[Excerpt from a data file]
■ ■ ■

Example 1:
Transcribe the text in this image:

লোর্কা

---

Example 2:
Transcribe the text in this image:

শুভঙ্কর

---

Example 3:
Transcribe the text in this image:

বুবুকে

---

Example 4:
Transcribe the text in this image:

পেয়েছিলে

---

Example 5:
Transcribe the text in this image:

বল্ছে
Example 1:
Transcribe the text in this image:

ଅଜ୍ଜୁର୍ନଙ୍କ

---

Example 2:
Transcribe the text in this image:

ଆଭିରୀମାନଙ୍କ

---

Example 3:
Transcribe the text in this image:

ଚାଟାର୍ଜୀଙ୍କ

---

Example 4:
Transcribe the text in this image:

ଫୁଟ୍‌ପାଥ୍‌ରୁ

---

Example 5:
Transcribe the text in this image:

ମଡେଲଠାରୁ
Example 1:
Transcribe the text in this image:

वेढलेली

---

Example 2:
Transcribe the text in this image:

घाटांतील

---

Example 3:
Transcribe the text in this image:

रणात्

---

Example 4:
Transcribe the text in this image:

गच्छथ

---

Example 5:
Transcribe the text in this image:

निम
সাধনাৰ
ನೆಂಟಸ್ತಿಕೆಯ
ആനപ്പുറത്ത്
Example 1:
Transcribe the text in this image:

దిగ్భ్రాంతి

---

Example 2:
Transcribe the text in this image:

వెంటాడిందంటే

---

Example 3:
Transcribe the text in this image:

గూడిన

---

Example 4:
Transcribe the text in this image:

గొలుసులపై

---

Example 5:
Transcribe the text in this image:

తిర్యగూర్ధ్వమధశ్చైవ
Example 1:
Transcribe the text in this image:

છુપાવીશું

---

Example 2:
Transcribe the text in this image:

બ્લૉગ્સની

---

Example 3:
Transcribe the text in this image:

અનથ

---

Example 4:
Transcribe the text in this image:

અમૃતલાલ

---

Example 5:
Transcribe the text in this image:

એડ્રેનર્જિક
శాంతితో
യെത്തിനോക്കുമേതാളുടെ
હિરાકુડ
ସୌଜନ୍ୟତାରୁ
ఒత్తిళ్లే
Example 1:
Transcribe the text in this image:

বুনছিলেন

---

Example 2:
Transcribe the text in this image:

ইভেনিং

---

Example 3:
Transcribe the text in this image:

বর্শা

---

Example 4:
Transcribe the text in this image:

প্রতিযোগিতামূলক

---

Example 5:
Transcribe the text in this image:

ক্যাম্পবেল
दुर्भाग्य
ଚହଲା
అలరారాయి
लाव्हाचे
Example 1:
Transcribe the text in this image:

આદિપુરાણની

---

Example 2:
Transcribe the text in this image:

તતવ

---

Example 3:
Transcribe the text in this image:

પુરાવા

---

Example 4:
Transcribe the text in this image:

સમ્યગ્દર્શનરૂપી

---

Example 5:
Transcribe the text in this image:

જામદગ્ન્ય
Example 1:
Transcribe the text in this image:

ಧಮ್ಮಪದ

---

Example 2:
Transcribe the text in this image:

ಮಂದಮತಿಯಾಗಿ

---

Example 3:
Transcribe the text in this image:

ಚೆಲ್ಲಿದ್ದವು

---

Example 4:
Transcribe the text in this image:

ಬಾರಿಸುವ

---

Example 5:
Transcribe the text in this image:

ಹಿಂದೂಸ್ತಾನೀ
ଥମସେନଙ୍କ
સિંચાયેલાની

■ ■ ■

What the task requires:
Reproduce all of the rows above, substituting "Write out" for every occurrence of "Transcribe". Leave everything else unchanged.

Answer to this exercise:
Example 1:
Write out the text in this image:

লোর্কা

---

Example 2:
Write out the text in this image:

শুভঙ্কর

---

Example 3:
Write out the text in this image:

বুবুকে

---

Example 4:
Write out the text in this image:

পেয়েছিলে

---

Example 5:
Write out the text in this image:

বল্ছে
Example 1:
Write out the text in this image:

ଅଜ୍ଜୁର୍ନଙ୍କ

---

Example 2:
Write out the text in this image:

ଆଭିରୀମାନଙ୍କ

---

Example 3:
Write out the text in this image:

ଚାଟାର୍ଜୀଙ୍କ

---

Example 4:
Write out the text in this image:

ଫୁଟ୍‌ପାଥ୍‌ରୁ

---

Example 5:
Write out the text in this image:

ମଡେଲଠାରୁ
Example 1:
Write out the text in this image:

वेढलेली

---

Example 2:
Write out the text in this image:

घाटांतील

---

Example 3:
Write out the text in this image:

रणात्

---

Example 4:
Write out the text in this image:

गच्छथ

---

Example 5:
Write out the text in this image:

निम
সাধনাৰ
ನೆಂಟಸ್ತಿಕೆಯ
ആനപ്പുറത്ത്
Example 1:
Write out the text in this image:

దిగ్భ్రాంతి

---

Example 2:
Write out the text in this image:

వెంటాడిందంటే

---

Example 3:
Write out the text in this image:

గూడిన

---

Example 4:
Write out the text in this image:

గొలుసులపై

---

Example 5:
Write out the text in this image:

తిర్యగూర్ధ్వమధశ్చైవ
Example 1:
Write out the text in this image:

છુપાવીશું

---

Example 2:
Write out the text in this image:

બ્લૉગ્સની

---

Example 3:
Write out the text in this image:

અનથ

---

Example 4:
Write out the text in this image:

અમૃતલાલ

---

Example 5:
Write out the text in this image:

એડ્રેનર્જિક
శాంతితో
യെത്തിനോക്കുമേതാളുടെ
હિરાકુડ
ସୌଜନ୍ୟତାରୁ
ఒత్తిళ్లే
Example 1:
Write out the text in this image:

বুনছিলেন

---

Example 2:
Write out the text in this image:

ইভেনিং

---

Example 3:
Write out the text in this image:

বর্শা

---

Example 4:
Write out the text in this image:

প্রতিযোগিতামূলক

---

Example 5:
Write out the text in this image:

ক্যাম্পবেল
दुर्भाग्य
ଚହଲା
అలరారాయి
लाव्हाचे
Example 1:
Write out the text in this image:

આદિપુરાણની

---

Example 2:
Write out the text in this image:

તતવ

---

Example 3:
Write out the text in this image:

પુરાવા

---

Example 4:
Write out the text in this image:

સમ્યગ્દર્શનરૂપી

---

Example 5:
Write out the text in this image:

જામદગ્ન્ય
Example 1:
Write out the text in this image:

ಧಮ್ಮಪದ

---

Example 2:
Write out the text in this image:

ಮಂದಮತಿಯಾಗಿ

---

Example 3:
Write out the text in this image:

ಚೆಲ್ಲಿದ್ದವು

---

Example 4:
Write out the text in this image:

ಬಾರಿಸುವ

---

Example 5:
Write out the text in this image:

ಹಿಂದೂಸ್ತಾನೀ
ଥମସେନଙ୍କ
સિંચાયેલાની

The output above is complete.